Pelaku industri minyak dan gas bumi (migas) memiliki pandangan yang berbeda mengenai pembukaan Daftar Negatif Investasi (DNI). Adapun, pemerintah berencana membuka 75% untuk asing investasi di bidang jasa pemboran migas di lepas pantai (offshore) dan jasa konstruksi migas (platform).

Ketua Umum Asosiasi Perusahaan Pemboran Minyak, Gas dan Panas Bumi Indonesia (APMI) Wargono Soenarko tidak mempermasalah kebijakan tersebut. Alasannya, untuk jasa konstruksi migas (platform), industri dalam negeri sudah bisa bersaing dengan luar negeri.

Menurut Wargono, sudah saatnya, industri dalam negeri unjuk gigi dan tidak lagi tergantung dengan pemerintah. Selama ini, perusahaan jasa sudah diberikan perlakuan khusus seperti Tingkat Komponen Dalam Negeri (TKDN) dan keringanan pajak dari pemerintah. “Sudah cukup waktu diberi kemudahan dan perlakuan khusus, sekarang waktunya persaingan bebas,” ujar dia kepada Katadata.id, Senin (19/11).

Wargono juga tidak mempermasalahkan jika jasa pemboran migas di lepas pantai 100% dibuka untuk asing. Ini karena investasinya mahal. Sementara, peluang pekerjaan di wilayah itu tidak terlalu banyak. Apalagi, terlalu berisiko juga.

Sebaliknya, Asosiasi Perusahaan Migas Nasional (Aspermigas) justru menyayangkan kebijakan pemerintah tesebut. Kebijakan tersebut dikhawatirkan dapat membuat perusahaan lokal tidak diikutsertakan dalam pengembangan migas nasional.

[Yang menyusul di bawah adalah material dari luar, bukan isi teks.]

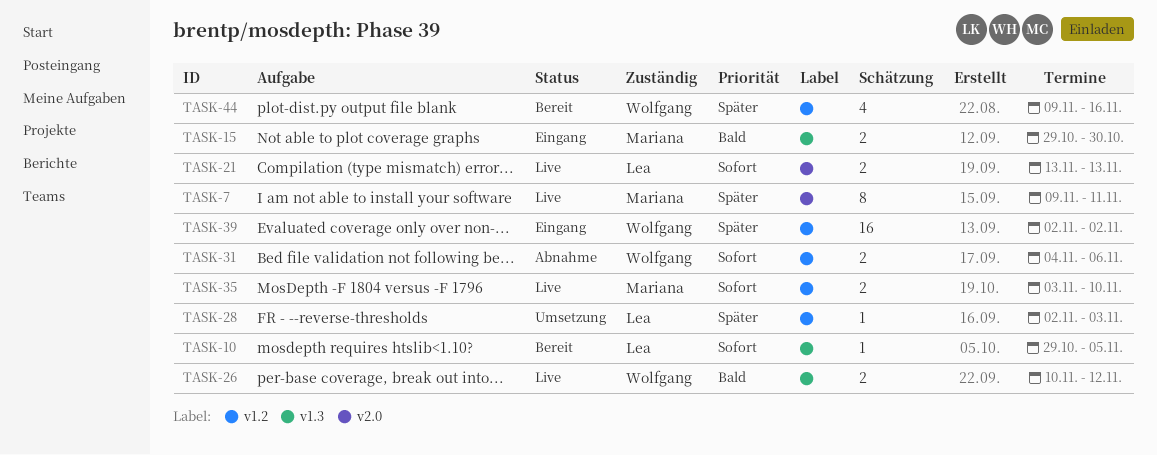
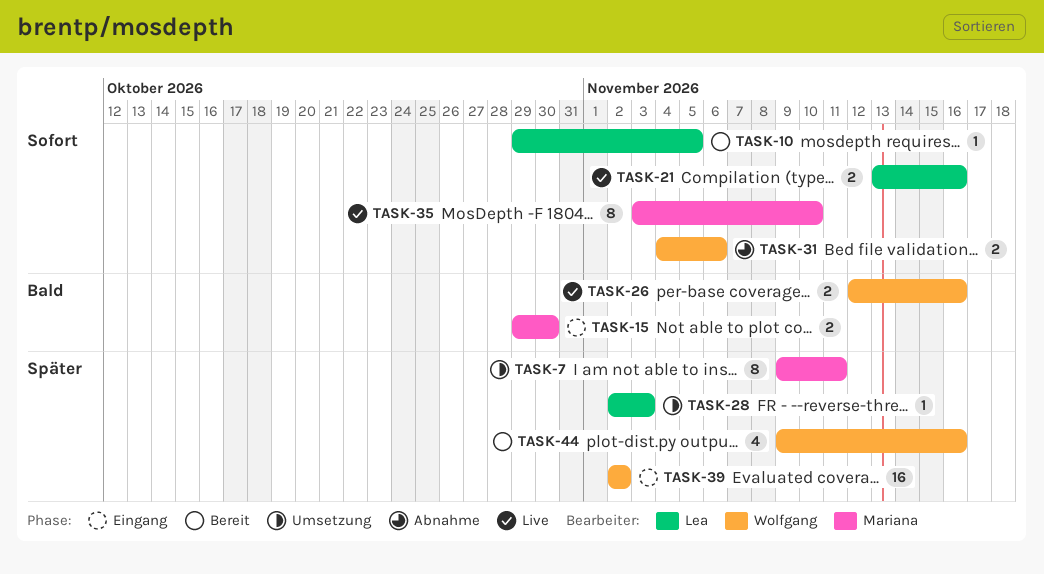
TASK-7, status: Live -> Umsetzung
TASK-21, due: Nov 13 -> Nov 16
TASK-26, start: Nov 10 -> Nov 12
TASK-26, due: Nov 12 -> Nov 16
TASK-35, estimate: 2 -> 8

Direktur Eksekutif Asosiasi Perusahaan Migas Nasional (ASPERMIGAS) Moshe Rizal Husin beraharap pemerintah memberikan keringanan agar bisa bersaing dengan asing. “Kami dari Aspermigas berharap pemerintah dapat mendorong partisipasi perusahaan migas lokal dengan memberikan keringanan atau insentif-insentif keberpihakan sehingga perusahaan lokal dapat bersaing dari sisi biaya dan teknologi dengan perusahaan-perusahaan asing,” kata dia.

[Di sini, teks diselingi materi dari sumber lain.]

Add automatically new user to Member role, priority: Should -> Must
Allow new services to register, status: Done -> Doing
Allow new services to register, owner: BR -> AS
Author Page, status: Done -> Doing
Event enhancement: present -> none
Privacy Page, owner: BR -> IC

Dihubungi terpisah, Ketua Ikatan Ahli Geologi Indonesia (IAGI) periode 2012- 2014 Rovicky Dwi Putrohari mengatakan, relaksasi kebijakan DNI ini belum berdampak efektif untuk mendongkrak iklim investasi, khususnya sektor hulu migas. Ini karena industri hulu migas memiliki tingkat risiko yang tinggi. "Saya rasa ini relaksasi sangat jangka pendek, sementara saja," kata dia, Senin (19/11).

Untuk mendongkrak iklim investasi, pemerintah perlu memperhatikan pemberian insentif-insentif lain. Jangan sampai pemerintah membuat kebijakan yang memberatkan sektor hulu, seperti dalam penentuan harga gas, pemerintah perlu memperhatikan keekonomian proyek agar harga gas kompetitif.

(Baca: Kementerian ESDM Bahas Pembatasan Harga Gas untuk Listrik Pekan Ini)

Sementara itu, Direktur Eksekutif IPA Marjolijn Wajong belum mau berkomentar banyak terkait relaksasi DNI tersebut. "Terus terang untuk migas kami para investor belum jelas mengenai paket kebijakan ke 16 ini," kata dia.